YOUR GOAL:
Retype, word for word, each line between the lines holding "the pedestrian at (x=306, y=161), 29281" and "the person walking", inclusive, and leave the rest of the data alone.

AVAILABLE DATA:
------------------------

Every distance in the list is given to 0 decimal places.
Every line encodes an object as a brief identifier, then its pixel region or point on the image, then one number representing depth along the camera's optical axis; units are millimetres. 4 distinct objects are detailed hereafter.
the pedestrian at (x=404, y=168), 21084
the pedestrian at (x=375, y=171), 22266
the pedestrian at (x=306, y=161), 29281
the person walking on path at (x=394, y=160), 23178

------------------------

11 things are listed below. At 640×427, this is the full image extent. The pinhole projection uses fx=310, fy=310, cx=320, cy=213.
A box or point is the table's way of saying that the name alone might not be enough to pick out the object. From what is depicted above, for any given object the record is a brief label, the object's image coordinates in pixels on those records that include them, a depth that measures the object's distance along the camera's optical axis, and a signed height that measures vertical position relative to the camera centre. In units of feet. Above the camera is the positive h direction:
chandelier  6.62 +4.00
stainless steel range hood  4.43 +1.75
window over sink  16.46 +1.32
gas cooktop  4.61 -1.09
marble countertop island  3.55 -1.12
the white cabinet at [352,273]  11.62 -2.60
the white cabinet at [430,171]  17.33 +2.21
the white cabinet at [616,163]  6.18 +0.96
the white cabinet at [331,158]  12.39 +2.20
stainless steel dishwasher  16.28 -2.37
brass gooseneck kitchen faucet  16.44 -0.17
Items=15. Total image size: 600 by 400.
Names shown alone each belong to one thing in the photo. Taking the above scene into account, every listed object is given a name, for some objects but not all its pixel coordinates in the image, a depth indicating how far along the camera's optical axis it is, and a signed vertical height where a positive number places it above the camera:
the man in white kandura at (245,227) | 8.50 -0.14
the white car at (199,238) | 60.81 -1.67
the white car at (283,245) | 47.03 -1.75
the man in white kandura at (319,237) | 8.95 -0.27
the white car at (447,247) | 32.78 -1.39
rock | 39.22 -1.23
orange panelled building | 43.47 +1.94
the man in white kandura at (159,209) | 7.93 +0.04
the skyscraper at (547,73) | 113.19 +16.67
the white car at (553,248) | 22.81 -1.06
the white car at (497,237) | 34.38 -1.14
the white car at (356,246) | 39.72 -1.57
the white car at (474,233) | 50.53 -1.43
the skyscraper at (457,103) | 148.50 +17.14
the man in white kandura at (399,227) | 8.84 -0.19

------------------------

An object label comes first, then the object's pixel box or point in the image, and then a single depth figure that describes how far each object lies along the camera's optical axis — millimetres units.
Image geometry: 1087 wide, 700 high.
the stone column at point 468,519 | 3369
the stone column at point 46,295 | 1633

------------------------

ANSWER:
the pedestrian at (x=306, y=161), 29281
the person walking on path at (x=394, y=160), 23178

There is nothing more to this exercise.